One of the big reasons I started learning vanilla JS a decade ago, and then started evangelizing it to anyone who would listen, is because it’s so much better for performance than using libraries and frameworks.

Libraries can be awesome, and definitely have their place. I use a few myself.

But platform-native JavaScript will almost always be faster than a library that adds lots of weight and layers in abstractions. It’s not just the file size that’s the issue. The further away you move from the native methods and APIs, the slower things get. Abstractions add latency.

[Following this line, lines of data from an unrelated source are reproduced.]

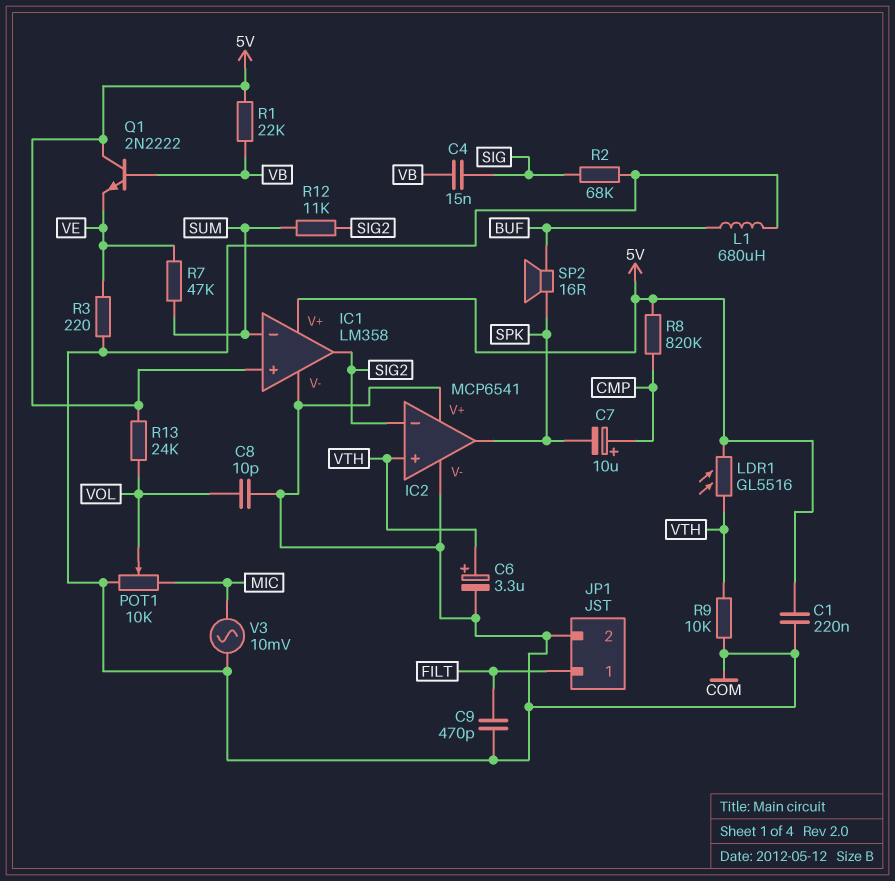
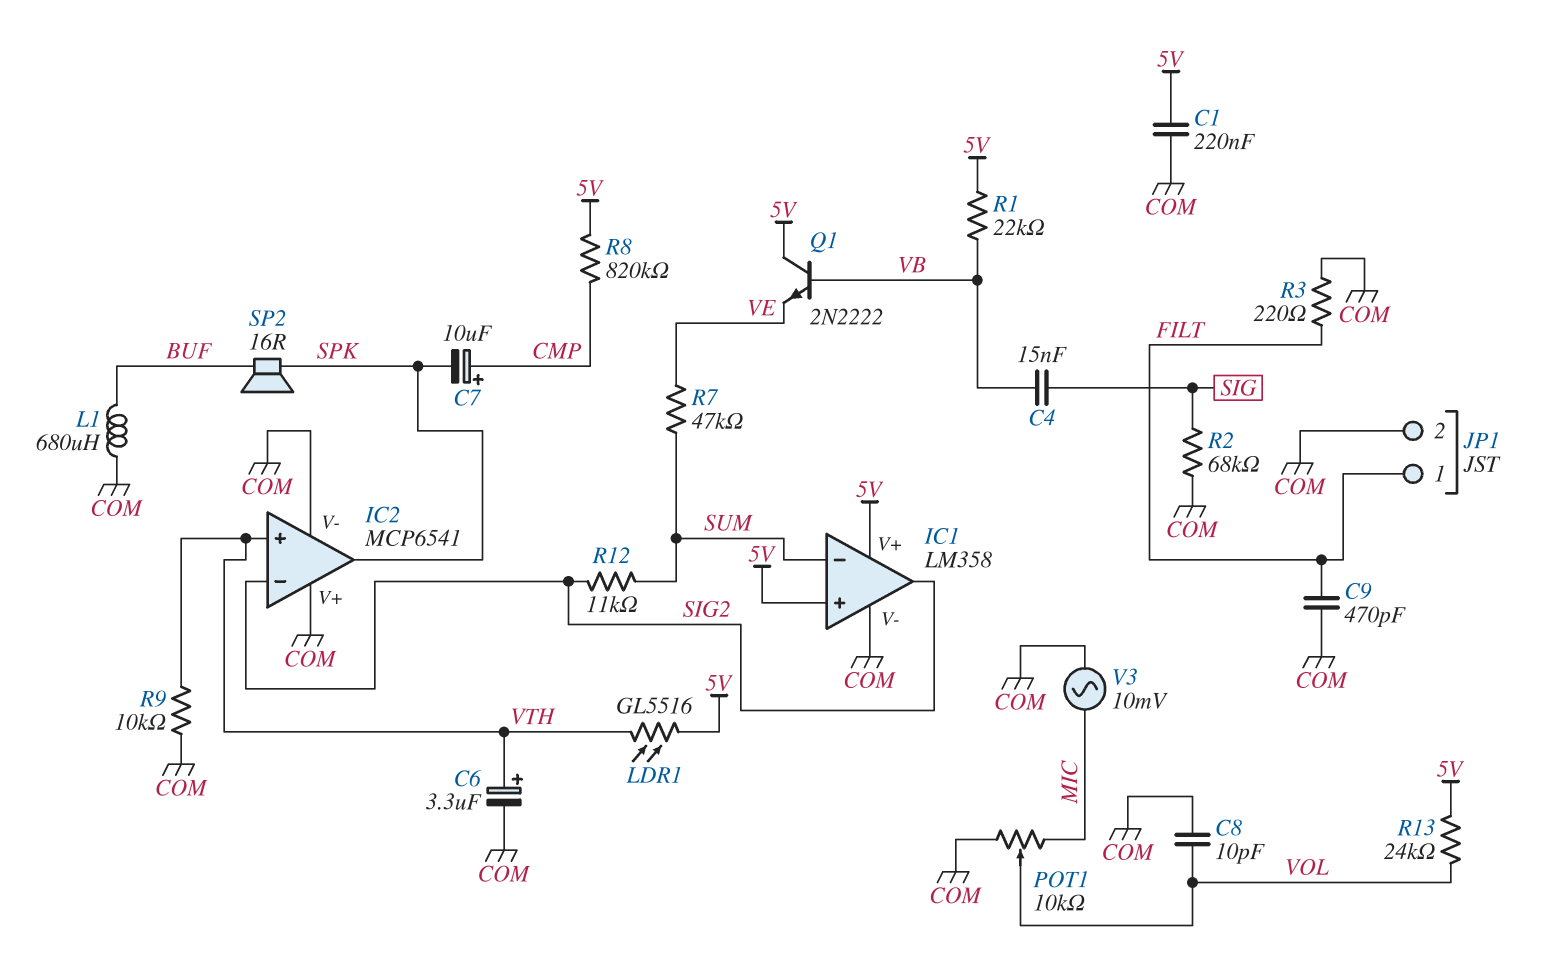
R3: 220 (COM, VE) -> 220 (COM, FILT)

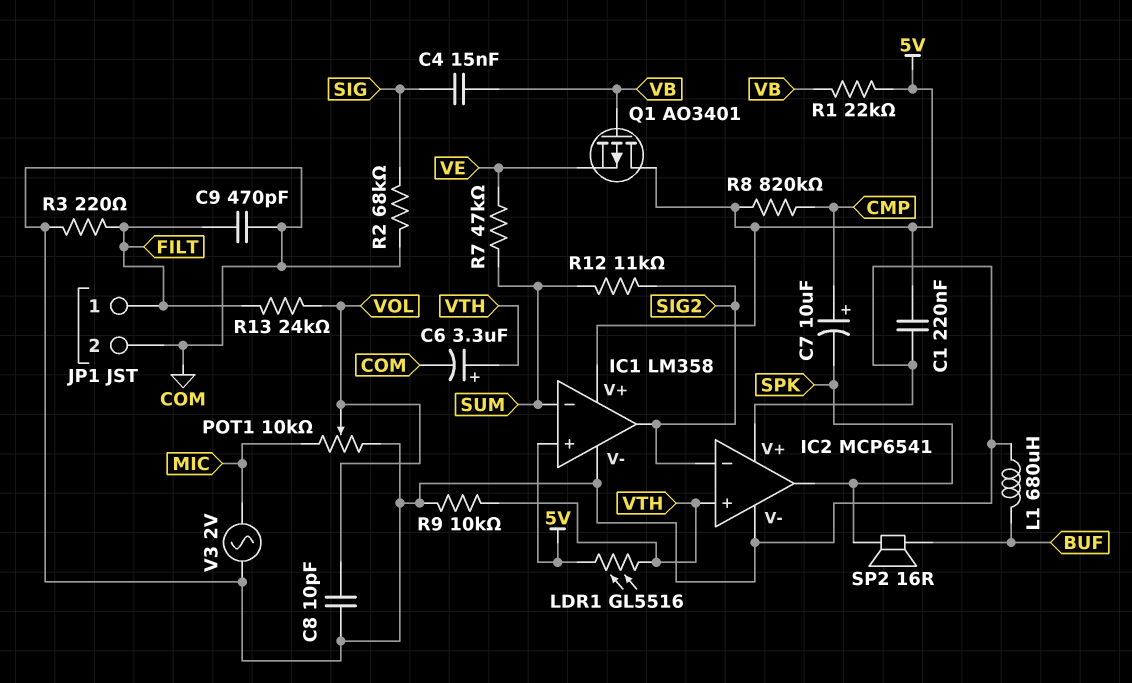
Q1: NPN 2N2222 (B VB, C 5V, E VE) -> PMOS AO3401 (G VB, D 5V, S VE)
R13: 24k (5V, VOL) -> 24k (FILT, VOL)
V3: AC 10mV (COM, MIC) -> AC 2V (COM, MIC)

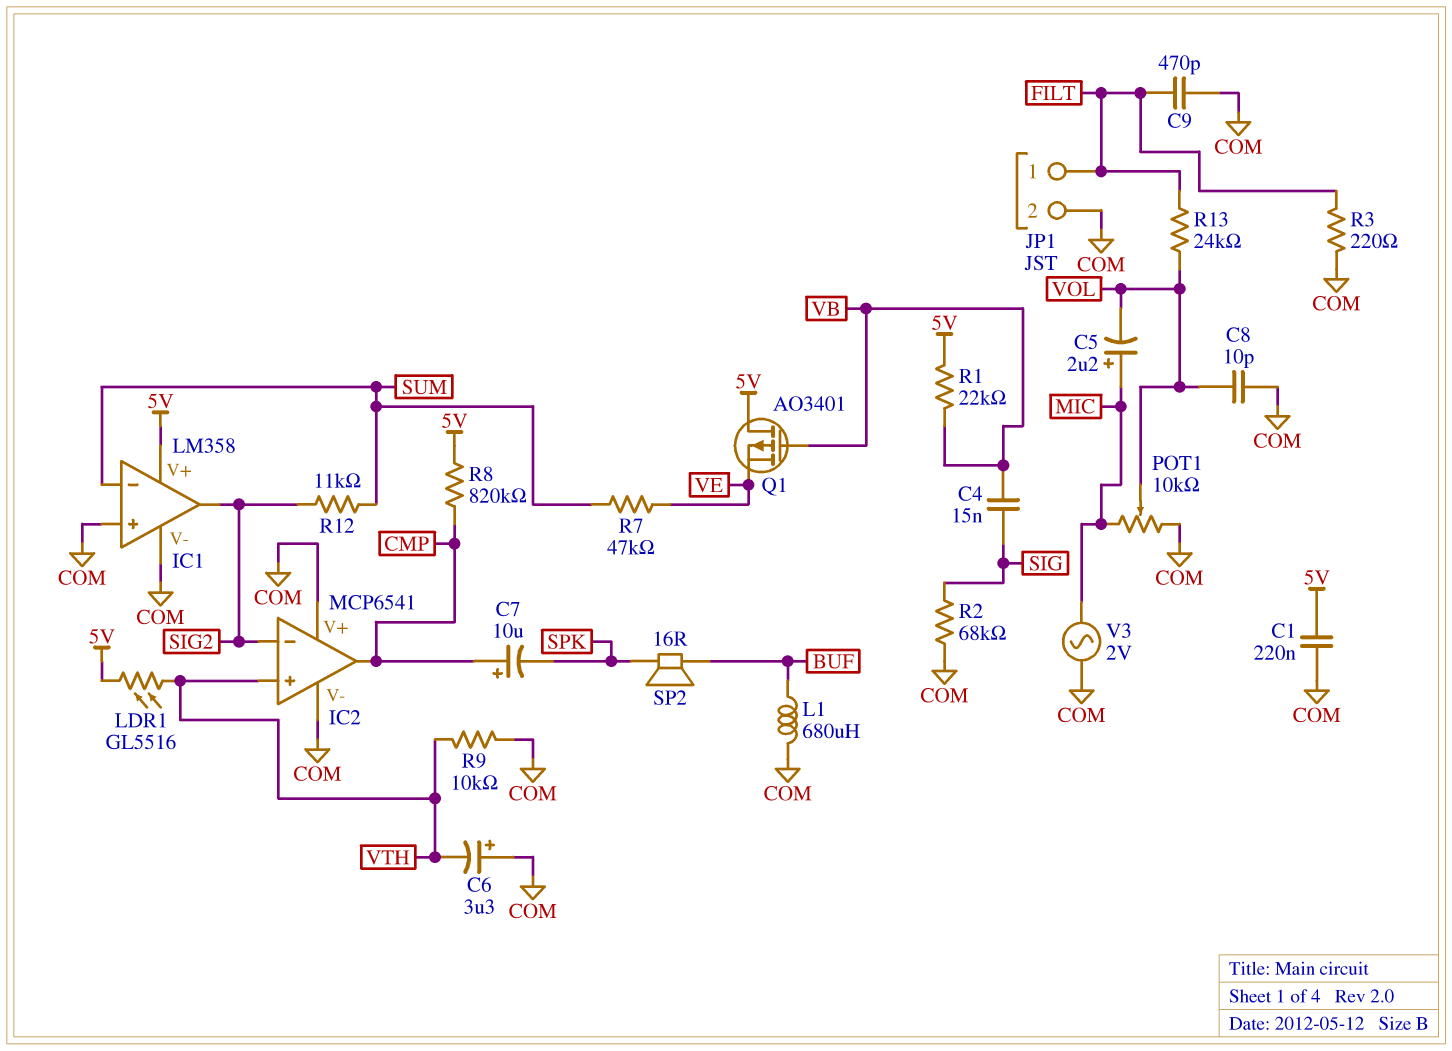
C5: none -> 2.2uF (plus MIC, minus VOL)
C6: 3.3uF (plus VTH, minus COM) -> 3.3uF (plus COM, minus VTH)
IC1 pin in+: 5V -> COM
IC2 pin out: SPK -> CMP

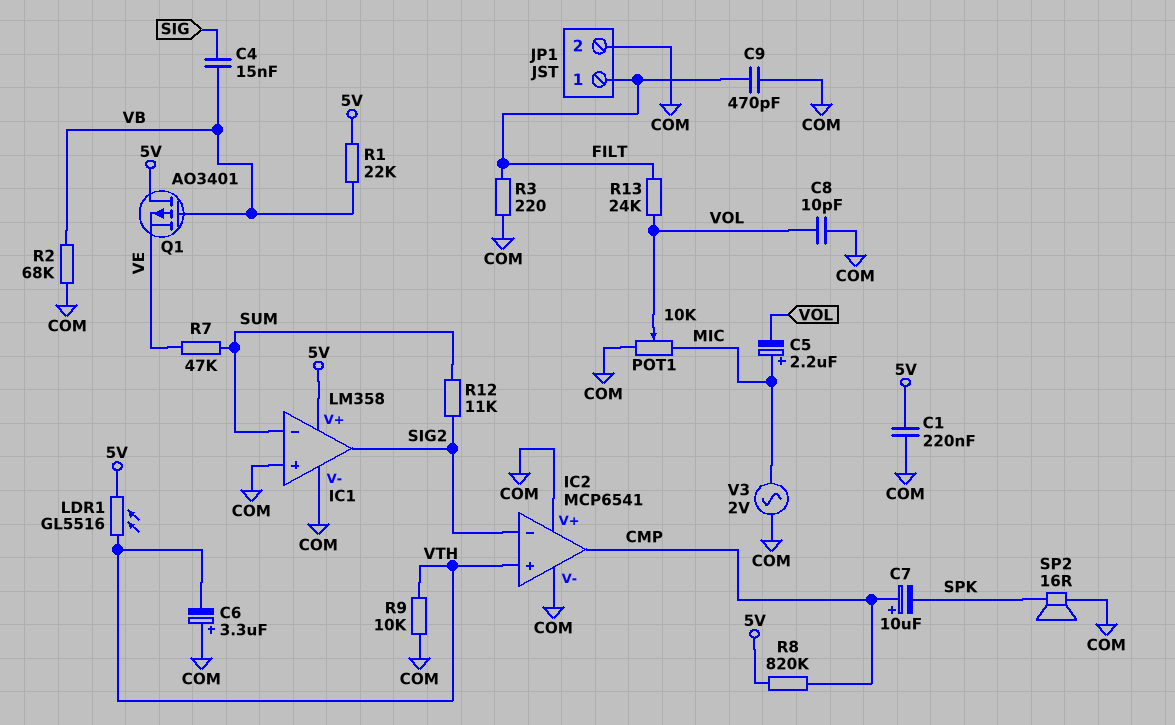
L1: 680uH (BUF, COM) -> none
R2: 68k (COM, SIG) -> 68k (COM, VB)
SP2: speaker 16R (BUF, SPK) -> speaker 16R (COM, SPK)

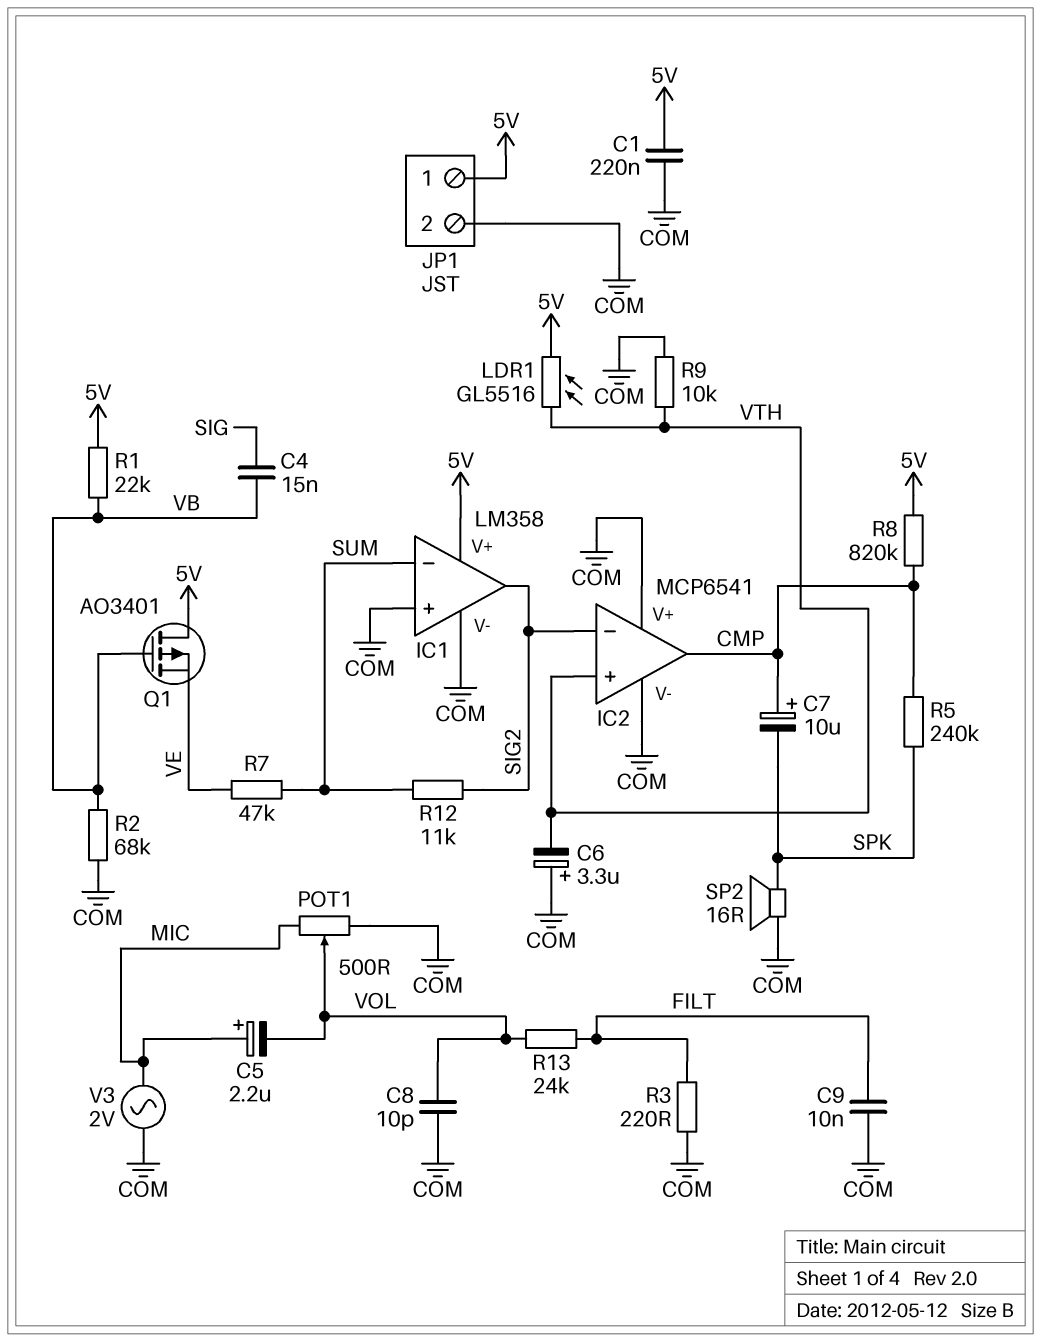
C9: 470pF (COM, FILT) -> 10nF (COM, FILT)
JP1 pin 1: FILT -> 5V
POT1: 10k (COM, MIC, wiper VOL) -> 500 (COM, MIC, wiper VOL)
R5: none -> 240k (CMP, SPK)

If you work on modern device with a fast internet connection, you might not notice. But not everyone does.

This morning, Katie Sylor-Miller, author of the amazing Oh Shit, Git!?!, tweeted

This past weekend, I had an experience that really reinforced why Web Performance is so vitally important. We were on vacation in a remote part of coastal Maine. There was limited 3G service, no TV (my kids hated that part), and very slow broadband with limited range wifi … However, when the power briefly went out, the annoyance became a major problem! I couldn’t look up the power company phone number, or go online to report the outage b/c sites loaded so slowly. Luckily the neighbor took care of it, but if they hadn’t been there, we were stuck.

This is not the first story of its kind that I’ve read.

When a hurricane slammed into New Orleans in the US last week, I saw at least one tweet about how the electric company’s website kept crashing that person’s device because of how much JavaScript it was loading. Several years back, I read an article that said more or less the same thing (for the life of me I can’t find it even though I know I wrote about at the time.)

If you actually care about your users, use as little JavaScript as possible, and make sure the critical parts of your site work without if possible.